Throughout the book, it seems that Roddick is at odds with the businesspeople around her—they push a hierarchical business model, while she pushes for open-door policies across the board. They look at profits, while she looks at political causes. Roddick portrays this constant battle as the business establishment against the business revolutionary, and at times that can be the case. Her marketing ideas and pushes for environmental sustainability were new and, in fact, profitable. But the majority of the time, I interpreted the battle as that of an activist with businesspeople.
Roddick argues throughout the book that her concern was not profits. This worked out well for her when the activism focus at The Body Shop held a certain novelty for consumers and produced profits anyway. But in 2020, Amazon ad campaigns can tout support for Black Lives Matter and in the same breath sell technology, such as its Amazon Ring, which works closely with police departments and can encourage racial profiling. If Amazon followed through on the ideals that it claims to adopt, Jeff Bezos would not be approaching a net worth of $200 billion, and the company would not be the $2 trillion giant that it is today. Ultimately, in a market economy, sales win out. If activism is profitable, companies will gladly partake. If not, then progressive values take a backseat.
To me, the ultimate activism is the revolutionary practice of paying a living wage. In the past month, another task of mine has been to write a Braun Ink comic book case study about my dad’s leadership of the rustbelt-based family manufacturing firm, Custom Rubber Corp. In that time, I’ve had the opportunity to learn about the small business side of things, where global market competition is much more present than it might be for a giant like Amazon.

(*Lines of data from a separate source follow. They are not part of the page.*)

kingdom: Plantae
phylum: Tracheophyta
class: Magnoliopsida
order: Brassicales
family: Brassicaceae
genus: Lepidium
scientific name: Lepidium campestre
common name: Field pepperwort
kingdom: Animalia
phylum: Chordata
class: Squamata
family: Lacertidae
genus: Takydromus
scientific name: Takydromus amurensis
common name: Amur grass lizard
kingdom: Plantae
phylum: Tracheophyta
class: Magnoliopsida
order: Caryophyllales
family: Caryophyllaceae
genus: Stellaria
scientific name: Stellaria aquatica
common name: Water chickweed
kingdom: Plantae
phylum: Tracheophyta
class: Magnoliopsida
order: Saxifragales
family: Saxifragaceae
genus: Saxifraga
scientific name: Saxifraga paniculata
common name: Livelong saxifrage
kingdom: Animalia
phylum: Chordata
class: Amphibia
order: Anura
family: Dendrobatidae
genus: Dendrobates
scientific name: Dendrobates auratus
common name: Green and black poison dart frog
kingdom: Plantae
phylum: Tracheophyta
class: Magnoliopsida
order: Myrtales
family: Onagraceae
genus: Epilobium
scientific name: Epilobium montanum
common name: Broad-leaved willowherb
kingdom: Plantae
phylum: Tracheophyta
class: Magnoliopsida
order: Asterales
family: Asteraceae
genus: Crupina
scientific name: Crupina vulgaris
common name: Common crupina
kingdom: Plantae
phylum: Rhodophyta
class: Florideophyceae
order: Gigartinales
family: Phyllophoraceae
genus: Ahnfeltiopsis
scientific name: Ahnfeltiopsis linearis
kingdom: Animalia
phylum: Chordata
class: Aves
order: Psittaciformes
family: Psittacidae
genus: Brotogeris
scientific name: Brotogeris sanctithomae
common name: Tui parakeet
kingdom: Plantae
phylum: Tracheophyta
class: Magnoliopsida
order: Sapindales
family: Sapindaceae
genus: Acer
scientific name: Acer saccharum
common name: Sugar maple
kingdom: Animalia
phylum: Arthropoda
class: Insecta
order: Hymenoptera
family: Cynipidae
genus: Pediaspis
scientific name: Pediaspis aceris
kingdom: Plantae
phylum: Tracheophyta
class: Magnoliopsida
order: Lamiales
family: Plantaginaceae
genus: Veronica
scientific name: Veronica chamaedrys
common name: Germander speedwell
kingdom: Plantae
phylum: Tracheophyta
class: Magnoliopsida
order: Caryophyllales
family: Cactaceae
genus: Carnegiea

My dad has talked about experiments in increasing wages for Custom Rubber employees, only to find that employee retention rates stay the same. He’s trying to implement Employee Assistance Programs, only to find the same thing. Ultimately, competition from other companies — domestic and international — forces him to focus on operations and profit.
“The omnipotence of business forces consumers to rely on business leaders like Roddick, who take risks in furthering the values of community and equality.”
At the onset of her memoir, Roddick establishes two important principles. The first is that business is more powerful than politics or religion; the second is that business, that all-powerful entity, must be regulated by political bodies. In this day and age, these principles still ring true. The omnipotence of business forces consumers to rely on business leaders like Roddick, who take risks in furthering the values of community and equality. Businesses that can afford to invest resources back into their communities may find that they reap the rewards. Even if the payoff isn’t monetary, true entrepreneurs know that there is an inevitable and intangible reward in building things up, instead of breaking them down.